*** Data extract Section Begins ***
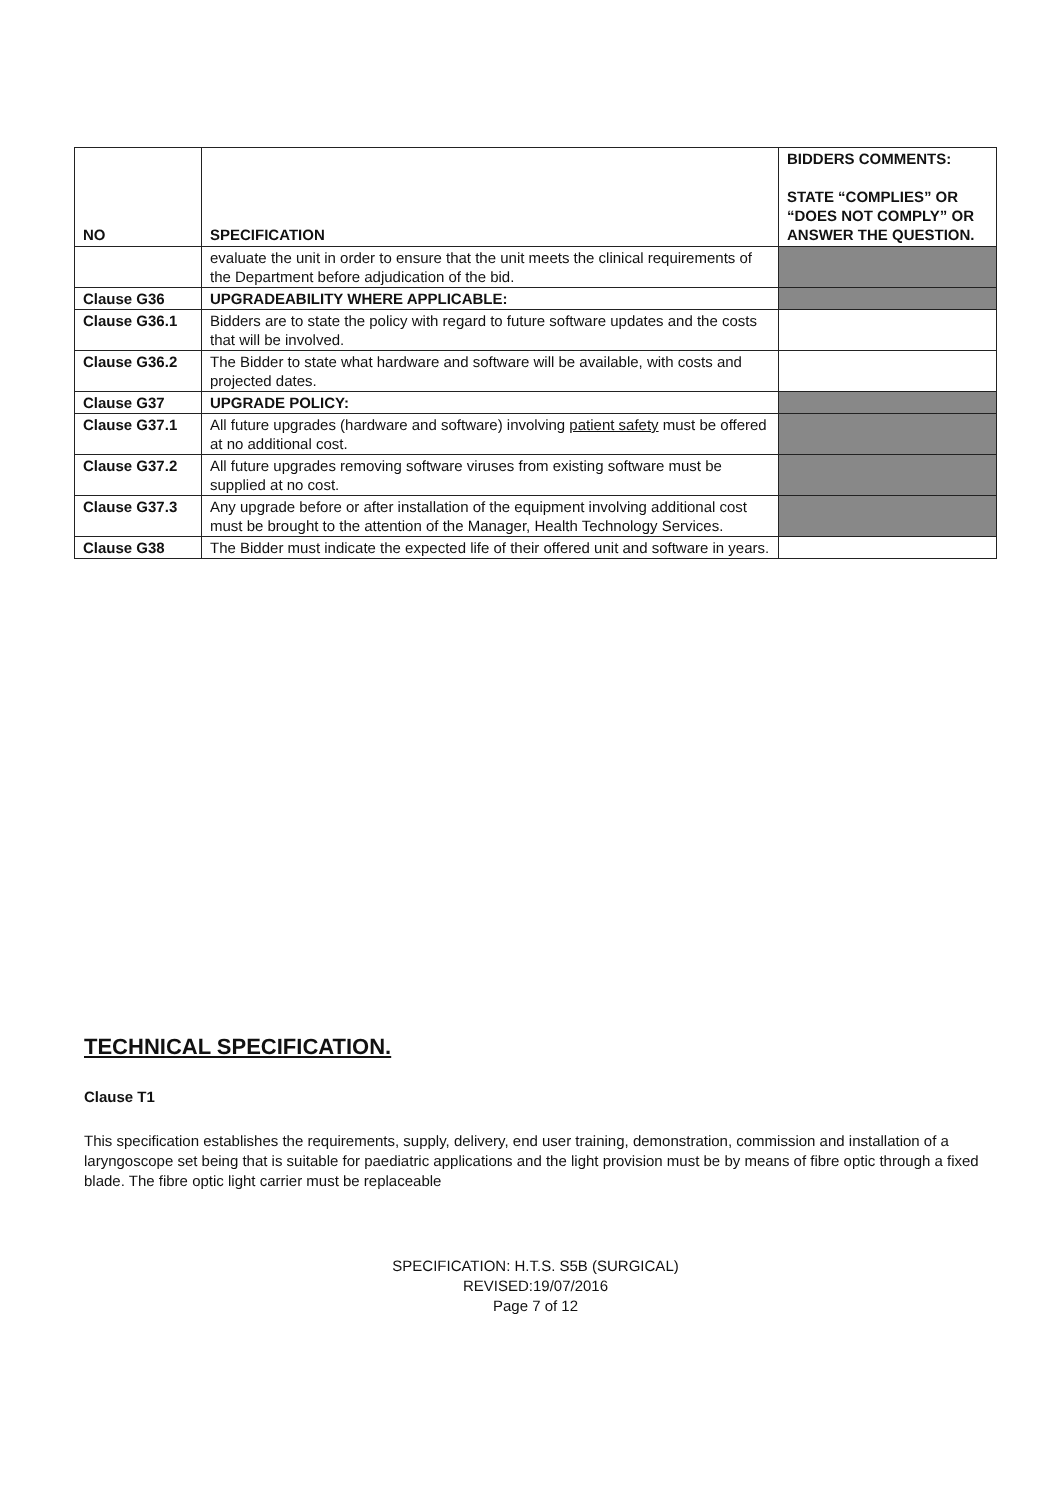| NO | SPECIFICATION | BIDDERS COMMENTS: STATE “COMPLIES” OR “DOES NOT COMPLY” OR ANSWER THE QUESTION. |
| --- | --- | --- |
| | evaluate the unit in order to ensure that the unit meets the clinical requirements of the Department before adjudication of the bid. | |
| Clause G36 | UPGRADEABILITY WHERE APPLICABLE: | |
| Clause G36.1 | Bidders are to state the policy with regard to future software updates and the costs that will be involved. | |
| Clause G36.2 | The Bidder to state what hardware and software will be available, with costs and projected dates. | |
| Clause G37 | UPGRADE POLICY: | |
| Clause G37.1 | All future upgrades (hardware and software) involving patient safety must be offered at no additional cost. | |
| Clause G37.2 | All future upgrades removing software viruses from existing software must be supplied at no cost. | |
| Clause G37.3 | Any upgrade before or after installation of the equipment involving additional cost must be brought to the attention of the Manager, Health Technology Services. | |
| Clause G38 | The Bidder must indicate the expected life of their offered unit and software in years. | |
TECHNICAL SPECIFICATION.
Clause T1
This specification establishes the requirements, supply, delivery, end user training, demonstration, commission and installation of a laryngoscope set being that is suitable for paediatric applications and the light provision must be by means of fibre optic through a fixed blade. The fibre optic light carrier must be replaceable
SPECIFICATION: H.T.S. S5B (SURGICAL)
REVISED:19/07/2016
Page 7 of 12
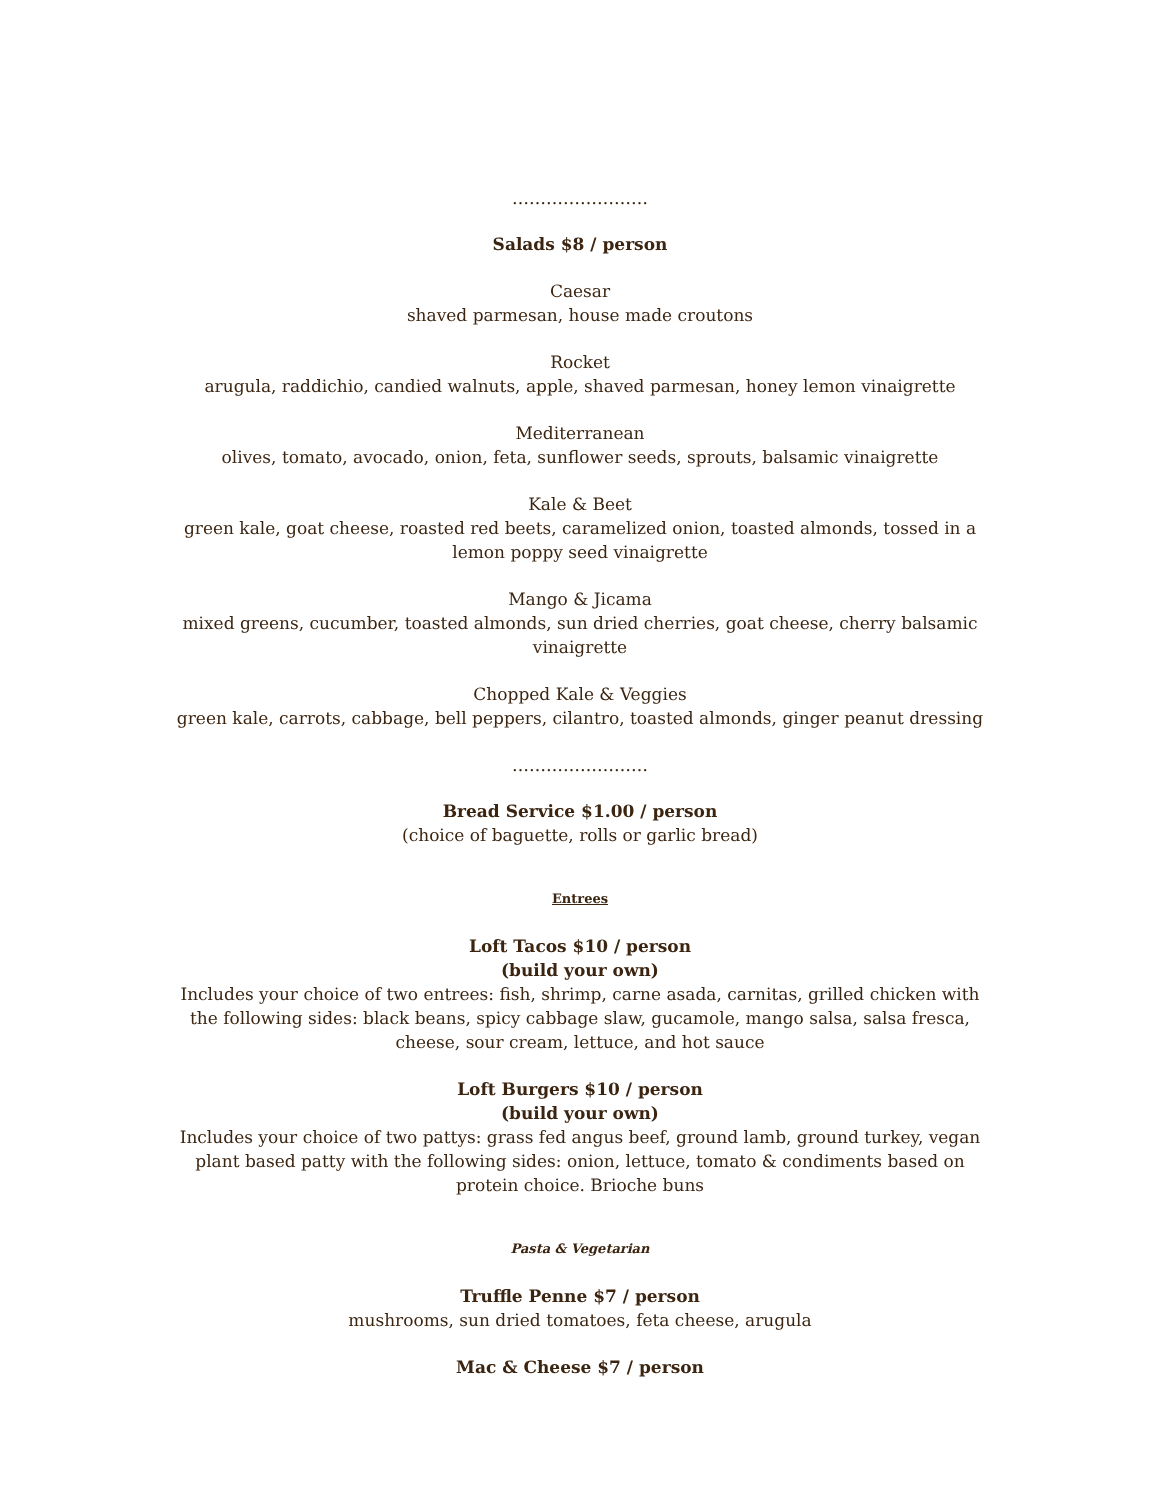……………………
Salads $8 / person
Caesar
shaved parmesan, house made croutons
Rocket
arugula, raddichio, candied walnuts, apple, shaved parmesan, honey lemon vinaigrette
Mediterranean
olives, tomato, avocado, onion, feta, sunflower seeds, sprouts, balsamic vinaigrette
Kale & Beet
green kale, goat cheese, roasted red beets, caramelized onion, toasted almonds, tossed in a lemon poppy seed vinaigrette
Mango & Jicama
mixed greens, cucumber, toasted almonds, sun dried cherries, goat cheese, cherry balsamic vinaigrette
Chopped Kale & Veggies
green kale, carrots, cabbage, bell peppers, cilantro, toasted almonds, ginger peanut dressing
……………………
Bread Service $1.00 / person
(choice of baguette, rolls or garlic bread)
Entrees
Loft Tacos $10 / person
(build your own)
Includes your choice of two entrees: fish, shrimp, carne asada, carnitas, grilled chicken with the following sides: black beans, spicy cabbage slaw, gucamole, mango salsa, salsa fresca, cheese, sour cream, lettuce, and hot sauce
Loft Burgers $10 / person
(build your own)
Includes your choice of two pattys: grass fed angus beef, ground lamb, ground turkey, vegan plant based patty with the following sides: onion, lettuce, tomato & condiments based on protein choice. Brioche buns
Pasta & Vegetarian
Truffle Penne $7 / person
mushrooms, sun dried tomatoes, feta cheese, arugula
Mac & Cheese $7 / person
*** Data extract Section Ends ***
Task statement: Transcribe every record exactly and omit each image.

Exercise answer:
| NO | SPECIFICATION | BIDDERS COMMENTS: STATE “COMPLIES” OR “DOES NOT COMPLY” OR ANSWER THE QUESTION. |
| --- | --- | --- |
| | evaluate the unit in order to ensure that the unit meets the clinical requirements of the Department before adjudication of the bid. | |
| Clause G36 | UPGRADEABILITY WHERE APPLICABLE: | |
| Clause G36.1 | Bidders are to state the policy with regard to future software updates and the costs that will be involved. | |
| Clause G36.2 | The Bidder to state what hardware and software will be available, with costs and projected dates. | |
| Clause G37 | UPGRADE POLICY: | |
| Clause G37.1 | All future upgrades (hardware and software) involving patient safety must be offered at no additional cost. | |
| Clause G37.2 | All future upgrades removing software viruses from existing software must be supplied at no cost. | |
| Clause G37.3 | Any upgrade before or after installation of the equipment involving additional cost must be brought to the attention of the Manager, Health Technology Services. | |
| Clause G38 | The Bidder must indicate the expected life of their offered unit and software in years. | |
TECHNICAL SPECIFICATION.
Clause T1
This specification establishes the requirements, supply, delivery, end user training, demonstration, commission and installation of a laryngoscope set being that is suitable for paediatric applications and the light provision must be by means of fibre optic through a fixed blade. The fibre optic light carrier must be replaceable
SPECIFICATION: H.T.S. S5B (SURGICAL)
REVISED:19/07/2016
Page 7 of 12
……………………
Salads $8 / person
Caesar
shaved parmesan, house made croutons
Rocket
arugula, raddichio, candied walnuts, apple, shaved parmesan, honey lemon vinaigrette
Mediterranean
olives, tomato, avocado, onion, feta, sunflower seeds, sprouts, balsamic vinaigrette
Kale & Beet
green kale, goat cheese, roasted red beets, caramelized onion, toasted almonds, tossed in a lemon poppy seed vinaigrette
Mango & Jicama
mixed greens, cucumber, toasted almonds, sun dried cherries, goat cheese, cherry balsamic vinaigrette
Chopped Kale & Veggies
green kale, carrots, cabbage, bell peppers, cilantro, toasted almonds, ginger peanut dressing
……………………
Bread Service $1.00 / person
(choice of baguette, rolls or garlic bread)
Entrees
Loft Tacos $10 / person
(build your own)
Includes your choice of two entrees: fish, shrimp, carne asada, carnitas, grilled chicken with the following sides: black beans, spicy cabbage slaw, gucamole, mango salsa, salsa fresca, cheese, sour cream, lettuce, and hot sauce
Loft Burgers $10 / person
(build your own)
Includes your choice of two pattys: grass fed angus beef, ground lamb, ground turkey, vegan plant based patty with the following sides: onion, lettuce, tomato & condiments based on protein choice. Brioche buns
Pasta & Vegetarian
Truffle Penne $7 / person
mushrooms, sun dried tomatoes, feta cheese, arugula
Mac & Cheese $7 / person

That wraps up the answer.